The killing blow for me was the arbitrary set of “puzzles” you had to solve to progress. If “progress” is indeed the word. For one of them, I needed an expert builder to knock down a door so I could explore the rest of the island. Btw, the game never tells you this. You have to drag characters of various occupations all over the island until somebody triggers something somehow. Or, more sensibly, read a FAQ. So I set my adept builder to work on a hut, turned the game off, and then I came back he’d reached expert builder and died almost immediately after just to spite me.
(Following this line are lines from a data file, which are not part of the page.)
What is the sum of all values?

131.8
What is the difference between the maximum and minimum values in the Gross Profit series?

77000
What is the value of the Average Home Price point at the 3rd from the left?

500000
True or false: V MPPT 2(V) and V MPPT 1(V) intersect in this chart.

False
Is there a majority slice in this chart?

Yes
Anyway, I stuck it out for a little longer. Got that door open eventually, explored a bit, got 16 villagers now, but all the fun is gone. In fact it was never there to begin with, and I was just deceiving myself. I have a lot of other games to play this year, and there are some great games coming out on PSP in the next few weeks (Suikoden Hyakunen, Atelier Elkrone, Tales of the Heroes, Shining Blade) so I can’t afford to waste time here. Good luck on the island, folks!

6 thoughts on “Virtual Villagers DS – Meh

  1. miruki says:

    This sounds even more boring than the PC versions, which actually gave you hints on what to do. But where still unrewarding and fun for 10 minutes at most.
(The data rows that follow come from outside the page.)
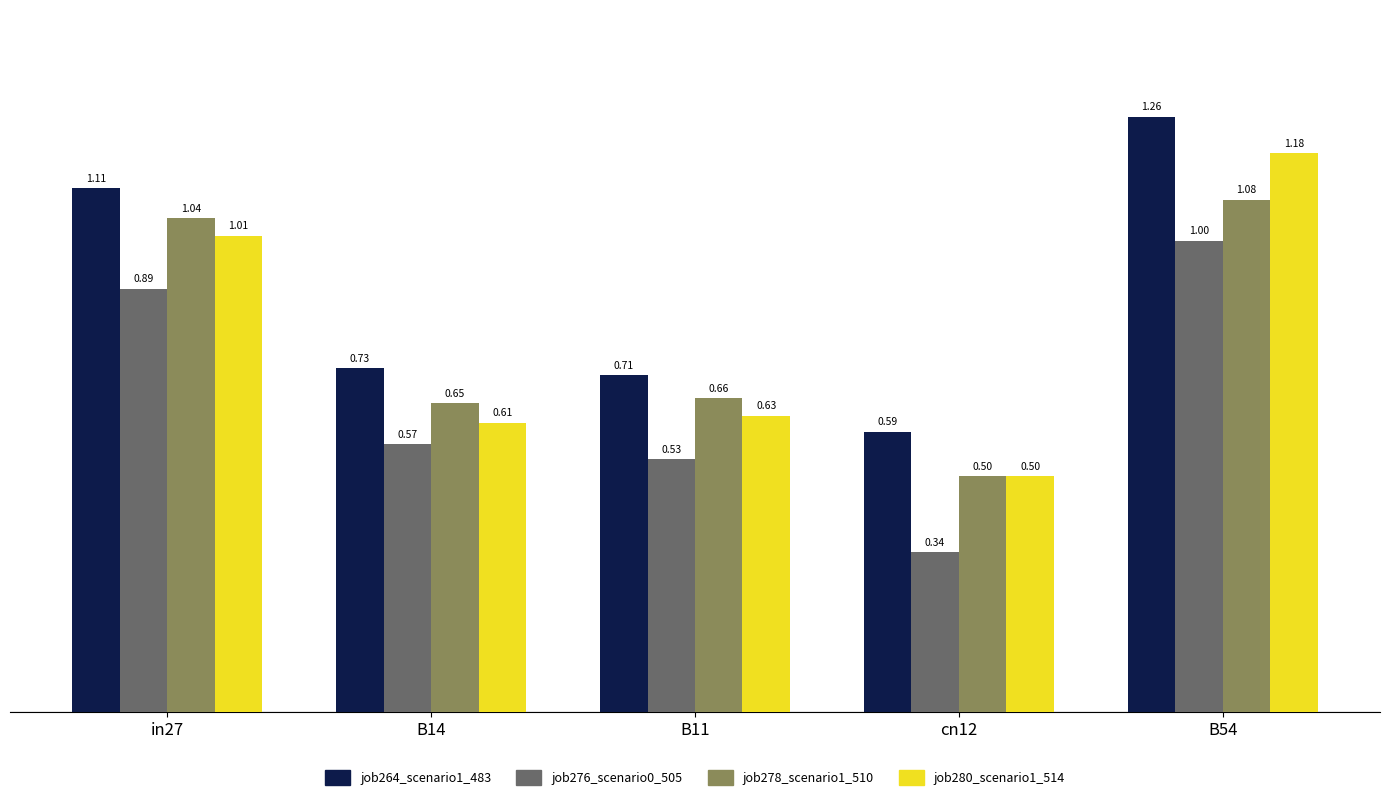

Which series changed the most between in27 and B14?

job280_scenario1_514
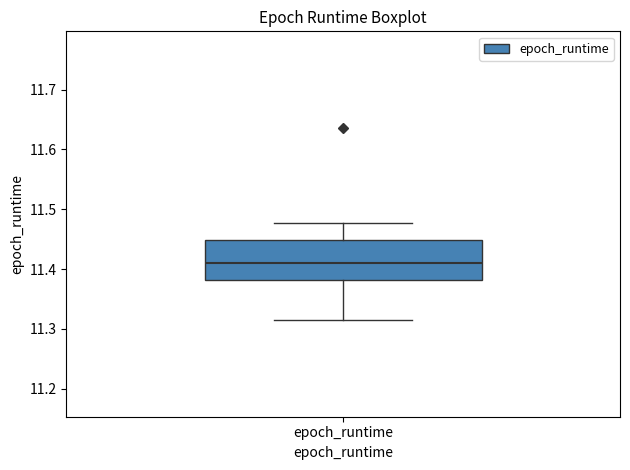

Where does the upper whisker of the box for epoch_runtime end on the y-axis? The values are not printed on the chart, so give them approximately, as read against the axis.

11.48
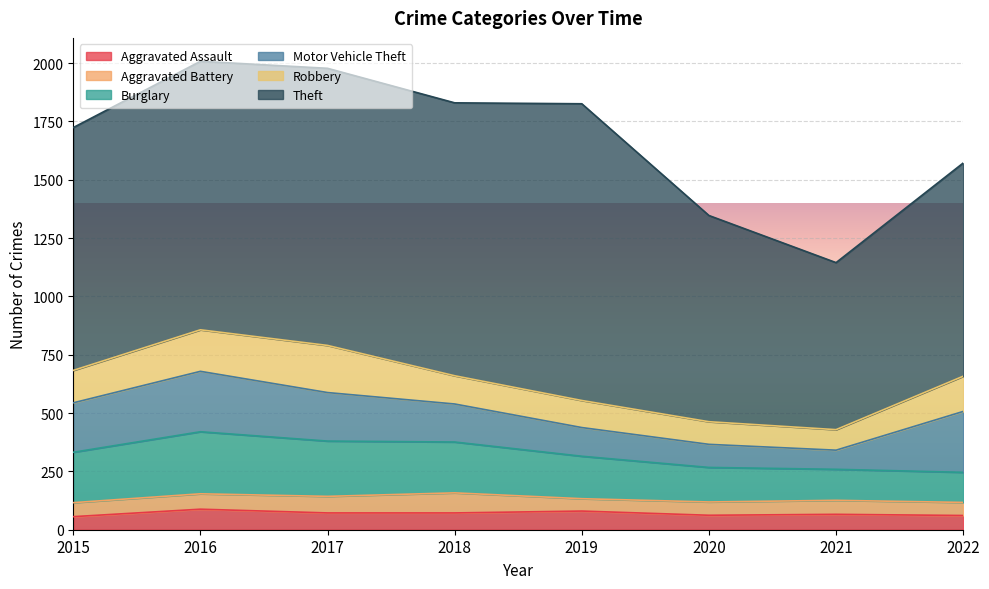

The value of Aggravated Assault at 2022 is 90. True or false?

False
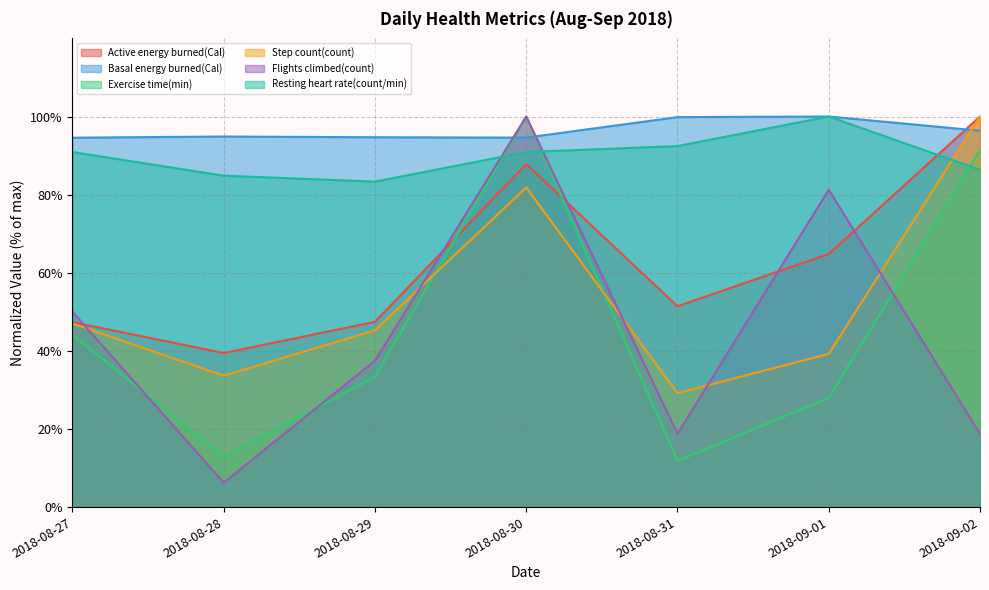

List the labels in order of Exercise time(min) value, smallest first.

2018-08-31, 2018-08-28, 2018-09-01, 2018-08-29, 2018-08-27, 2018-09-02, 2018-08-30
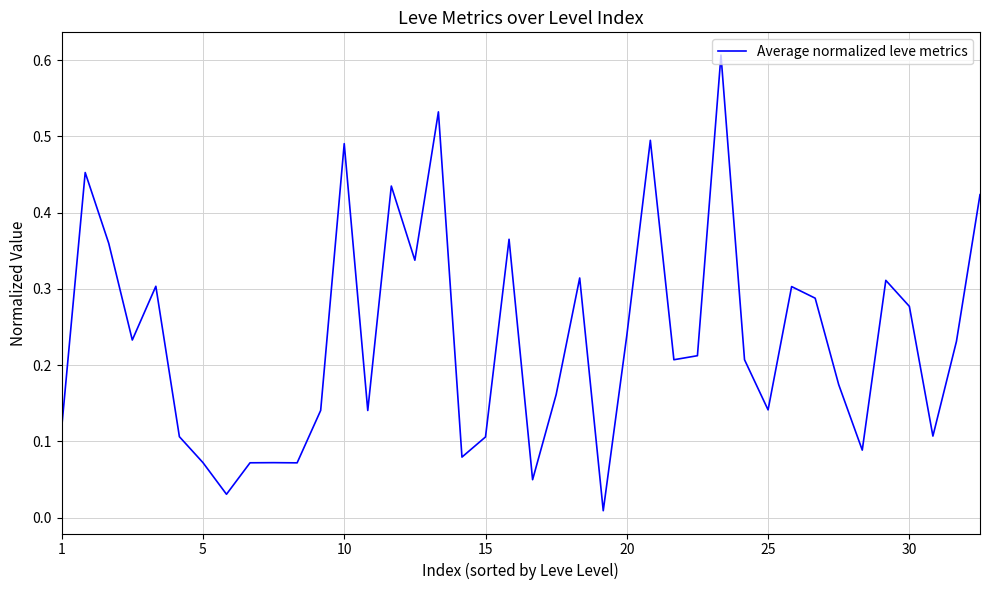

How many lines are shown in the chart?

1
    It’s so hard to find good strategic life sim games nowadays. :/

    • Kina says:

      Yeah. But if any are to be found, it probably won’t be on a handheld. I’m going to shift my search to the PC and to older games instead.

  2. miruki says:

    I’ve spent the last few days trying to find a PC strategy sim that pleases me. Most Tycoon games have themes that I don’t like, like mall, prison, railroad… WHO CARES ABOUT THAT STUFF? – I noticed this Japanese developer with a few cutely themed stat raising strategy sims for the Android & iPhone (which I both do not own), luckily there’s an Android simulator for the PC… forget it’s name tho. Anyways, Game Dev Story got me addicted for one night… but the game is short or rather doesn’t really have much to keep you motivated… :/ But the games are really cute, gotta love that pixel art: http://kairopark.jp/

    I tried going for The Guild 2, as the concept is interesting, but it does not really run well on my PC, missing text and stuff, didn’t really feel like figuring out what’s wrong – there’s a DS version as well, maybe I’ll check that out instead. But I’m actually not much of a 3D game fan, at least not on the PC, I prefer them cute 2D pixels.

    My ideal game would be a crossover of adventure game, stat raising & management sim with strategic RPG battles. I should probably start writing a concept for that myself. :>

    Right now I’m playing the PC version of Lair Land (with a skip function!) – I’d like to do (at least) a menu translation for that one tbh, but I’ve gotta wait for what my programmer dude has to say to that. Hopefully it’s easily hackable. :> But it’s a pity there’s no fighting. I also don’t get half of what’s going on, unless there’s voiceovers, but those are rare. Is the PSP version fully voiced?

    • Kina says:

      No, only a few scenes are voiced IIRC. A menu translation would be a great idea. If the PC version can’t be hacked, maybe the PSP version can. I know there was a menu translation patch for Grand Knights History.

  3. miruki says:

    I believe the PC version would be easier to hack (and easier to apply, since you wouldn’t need a PSP with custom firmware, you also won’t have to deal with pointers, character limits and changing fonts.) – But I’ll just tell you as soon as I know more about it. 🙂 For now I’ll just continue waiting for a replay and keep playing Lair and figuring things out, kind of.